Detalhes do exercício: Resuma em duas frases o texto sobre as candidaturas eleitorais de mulheres no Brasil.

Trecho selecionado:
▬▬▬▬▬▬▬▬▬▬

Práxis das candidaturas eleitorais de mulheres no Brasil
1 de junho de 2024, 11h22
A Justiça Eleitoral tem se desdobrado em difundir sobre a importância da participação das mulheres nas disputas eleitorais, em verdadeira campanha institucional democrática, à qual tem se engajado diversas instituições para o mesmo propósito, sendo que nas eleições de 2024 estarão em disputa os cargos de prefeito ou prefeita, vereador ou vereadora de 5.568 municípios.

A Lei nº 1.2034/2009 alterou a lei das eleições nº 9.504/97, atribuindo aos partidos políticos cumprirem cota de gênero quando da propositura de candidaturas, de modo a estimular a participação de mulheres nas disputas eleitorais, não só como eleitoras, mas como candidatas concorrentes a mandatos eletivos.

▬▬▬▬▬▬▬▬▬▬

Extratos de dados:

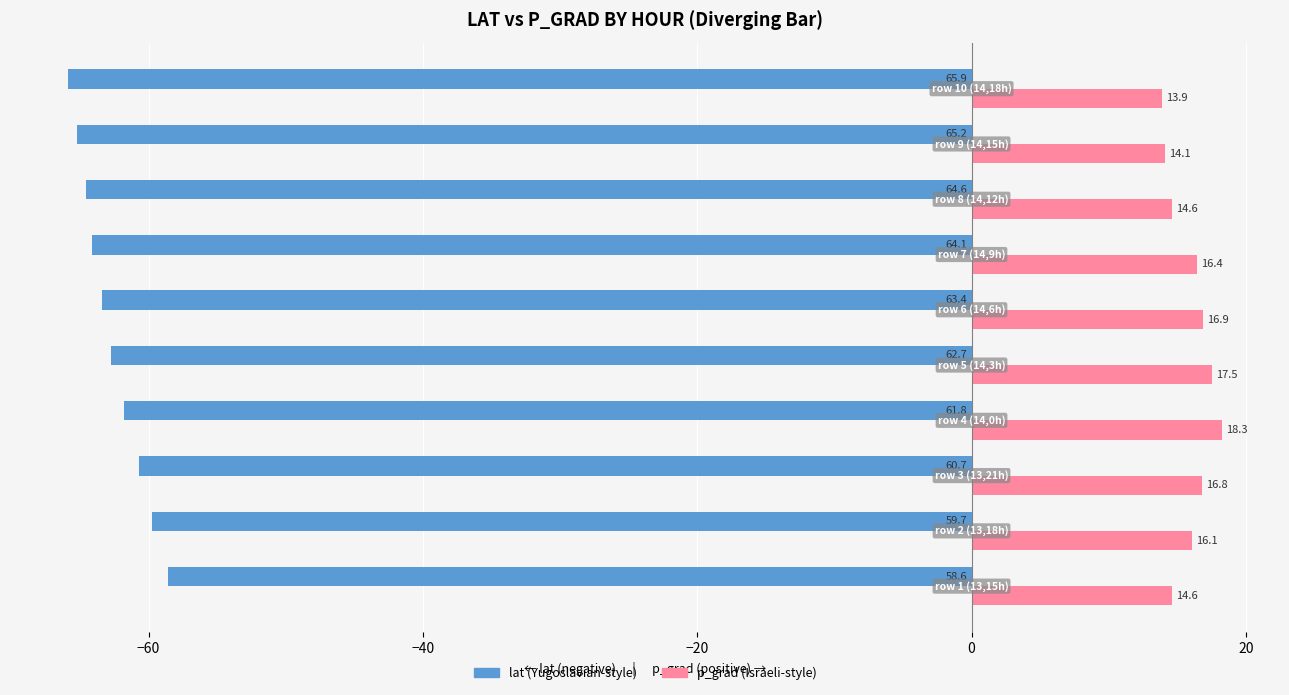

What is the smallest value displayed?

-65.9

▬▬▬▬▬▬▬▬▬▬

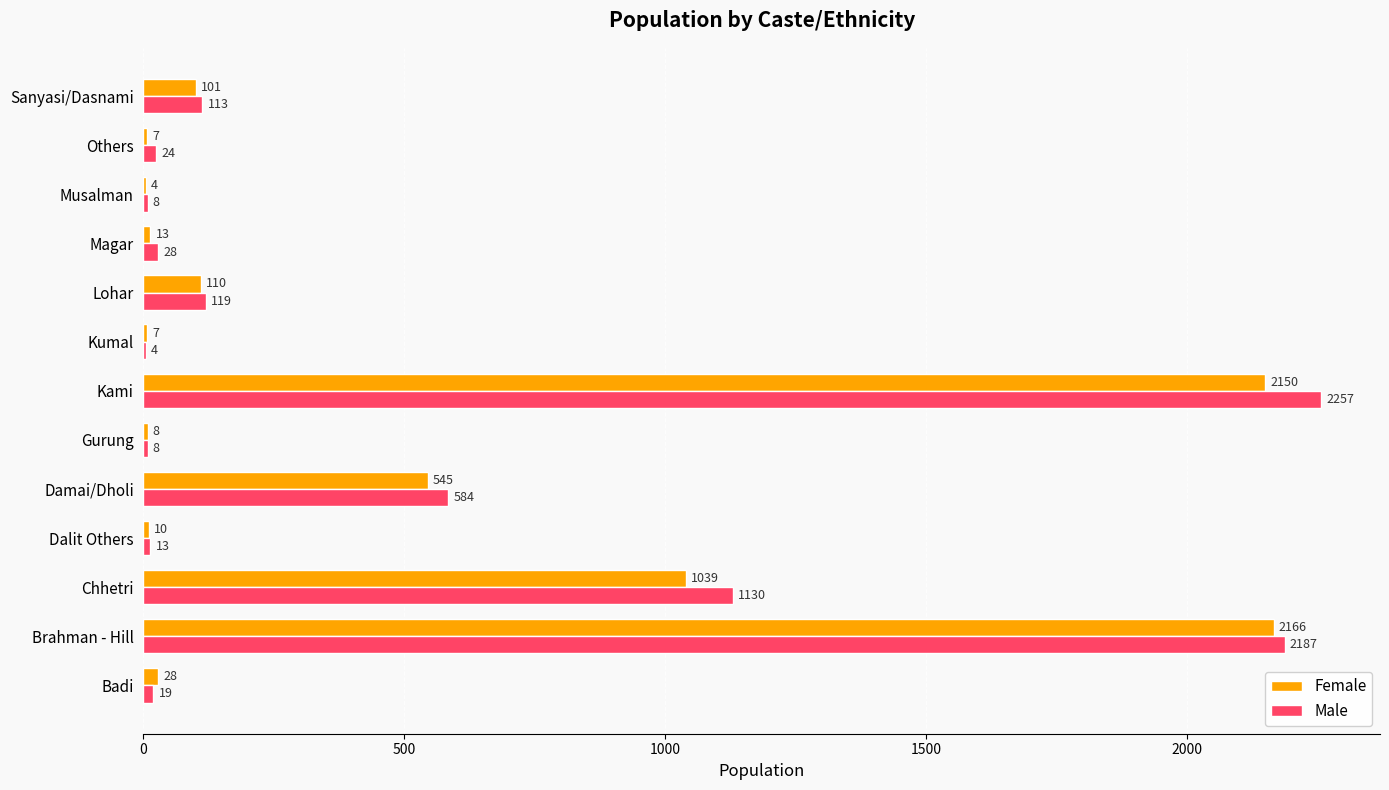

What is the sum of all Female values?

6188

▬▬▬▬▬▬▬▬▬▬

Resposta: A Justiça Eleitoral, com o engajamento de diversas instituições, tem feito uma campanha institucional sobre a importância da participação das mulheres nas disputas eleitorais, e nas eleições de 2024 estarão em disputa os cargos de prefeito ou prefeita e de vereador ou vereadora em 5.568 municípios. Uma lei de 2009 alterou a lei das eleições e passou a exigir dos partidos políticos uma cota de gênero nas candidaturas, para estimular as mulheres a participar não só como eleitoras, mas também como candidatas.